Authorities Takedown Global Proxy Network Socksescort
The botnet, which compromised routers and IoT devices in 163 countries, claimed about 369,000 victims and $5.8 million from its cybercriminal customers, officials said.
Source: https://cyberscoop.com/socksescort-proxy-network-botnet-takedown/
💡 Key Takeaway: Use this item to drive one practical change now: shrink the attack surface, tighten monitoring, or validate a control you have been assuming works.
⚔️ Actionable Defense Move of the Week
One-week Tier-zero Validation Loop
For every Tier-Zero patch this week (firewalls, MDM/EMM, VPN, IAM, backup): 1) verify the new version on-box, 2) confirm exposure is removed or allowlisted externally, 3) review 14 days of admin/auth/config logs for anomalies, and 4) rotate secrets if compromise is plausible.

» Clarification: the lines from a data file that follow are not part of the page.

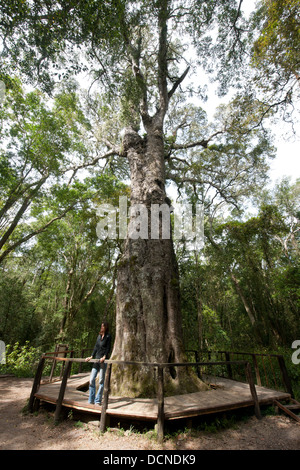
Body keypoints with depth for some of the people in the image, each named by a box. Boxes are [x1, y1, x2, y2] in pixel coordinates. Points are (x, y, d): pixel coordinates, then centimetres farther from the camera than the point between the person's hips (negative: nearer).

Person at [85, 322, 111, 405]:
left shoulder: (108, 336, -3)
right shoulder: (99, 336, 15)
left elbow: (108, 348, -8)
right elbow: (96, 347, 19)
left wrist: (104, 357, -20)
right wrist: (91, 357, 17)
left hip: (103, 360, -6)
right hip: (96, 359, 6)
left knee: (101, 380, 1)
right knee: (92, 379, 4)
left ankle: (98, 400, 12)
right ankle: (91, 400, 15)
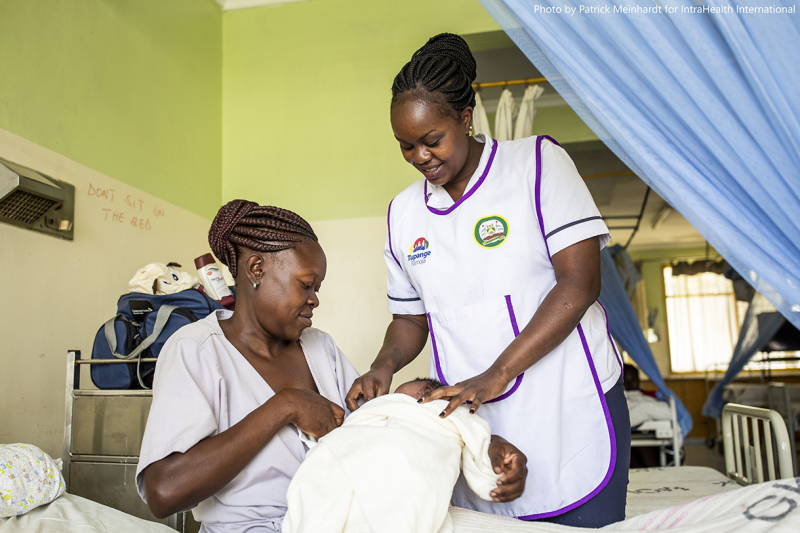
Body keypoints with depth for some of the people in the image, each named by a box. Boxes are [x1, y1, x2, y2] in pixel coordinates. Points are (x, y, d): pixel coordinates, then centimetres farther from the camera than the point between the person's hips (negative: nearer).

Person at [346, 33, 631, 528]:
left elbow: (580, 283, -14)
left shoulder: (538, 162, -5)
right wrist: (384, 367, -6)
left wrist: (496, 375, -20)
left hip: (570, 411, -3)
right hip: (475, 420, 3)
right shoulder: (403, 212, 8)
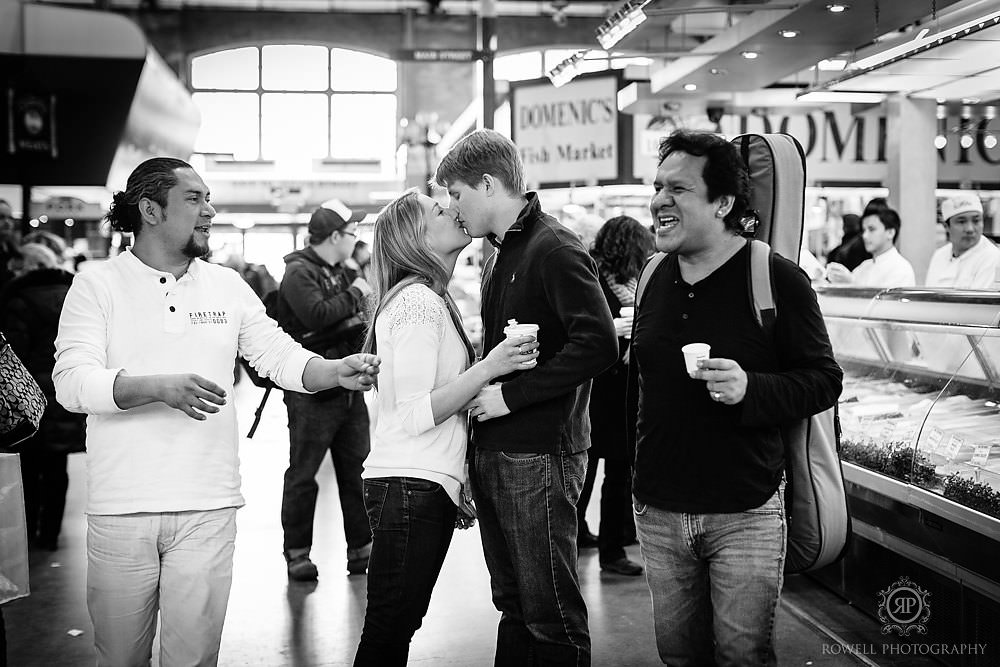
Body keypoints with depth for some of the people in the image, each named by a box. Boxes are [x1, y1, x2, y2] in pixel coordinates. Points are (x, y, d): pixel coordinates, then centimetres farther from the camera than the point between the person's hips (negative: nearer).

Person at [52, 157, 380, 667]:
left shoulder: (228, 287, 10)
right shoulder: (96, 285, -1)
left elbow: (281, 356, 8)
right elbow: (72, 382, -12)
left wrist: (337, 371, -12)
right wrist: (160, 387, -27)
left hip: (208, 508, 2)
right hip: (121, 509, -2)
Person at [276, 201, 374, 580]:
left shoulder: (341, 273, 17)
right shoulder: (299, 273, -11)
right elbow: (317, 315, -27)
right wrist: (354, 295, -16)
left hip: (349, 388, 8)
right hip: (311, 394, -8)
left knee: (356, 471, 11)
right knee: (303, 475, 2)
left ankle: (361, 549, 21)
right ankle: (297, 553, 12)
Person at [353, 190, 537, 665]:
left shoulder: (432, 299, 19)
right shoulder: (416, 300, -12)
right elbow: (414, 415, -18)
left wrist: (454, 488, 19)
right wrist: (490, 367, -21)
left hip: (430, 488, 10)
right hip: (409, 488, -10)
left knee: (401, 625, 13)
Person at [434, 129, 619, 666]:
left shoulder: (554, 249, -12)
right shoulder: (499, 258, 17)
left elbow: (598, 344, -23)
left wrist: (510, 395, -19)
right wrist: (480, 387, 9)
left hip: (539, 455, -9)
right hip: (494, 455, 9)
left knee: (552, 618, 0)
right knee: (512, 603, 18)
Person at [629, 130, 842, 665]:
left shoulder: (778, 279, -10)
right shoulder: (654, 278, 8)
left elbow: (824, 380, -9)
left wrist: (751, 389, -27)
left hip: (746, 515, -5)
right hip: (658, 512, 5)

Source: https://www.infosec.watch/
💡 Key Takeaway: Patching is step one—validation plus assumed-breach log review is step two.
🧠 Final Word
Final Word
This week’s stories reinforce that identity paths and trust boundaries remain a primary operational weak point; backup and recovery infrastructure is still part of the live attack surface. The broader pattern is that software supply chain abuse keeps creating asymmetric risk for defenders. The practical takeaway is to tighten exposed control planes, validate compensating controls, and review telemetry as if exploitation attempts are already in motion.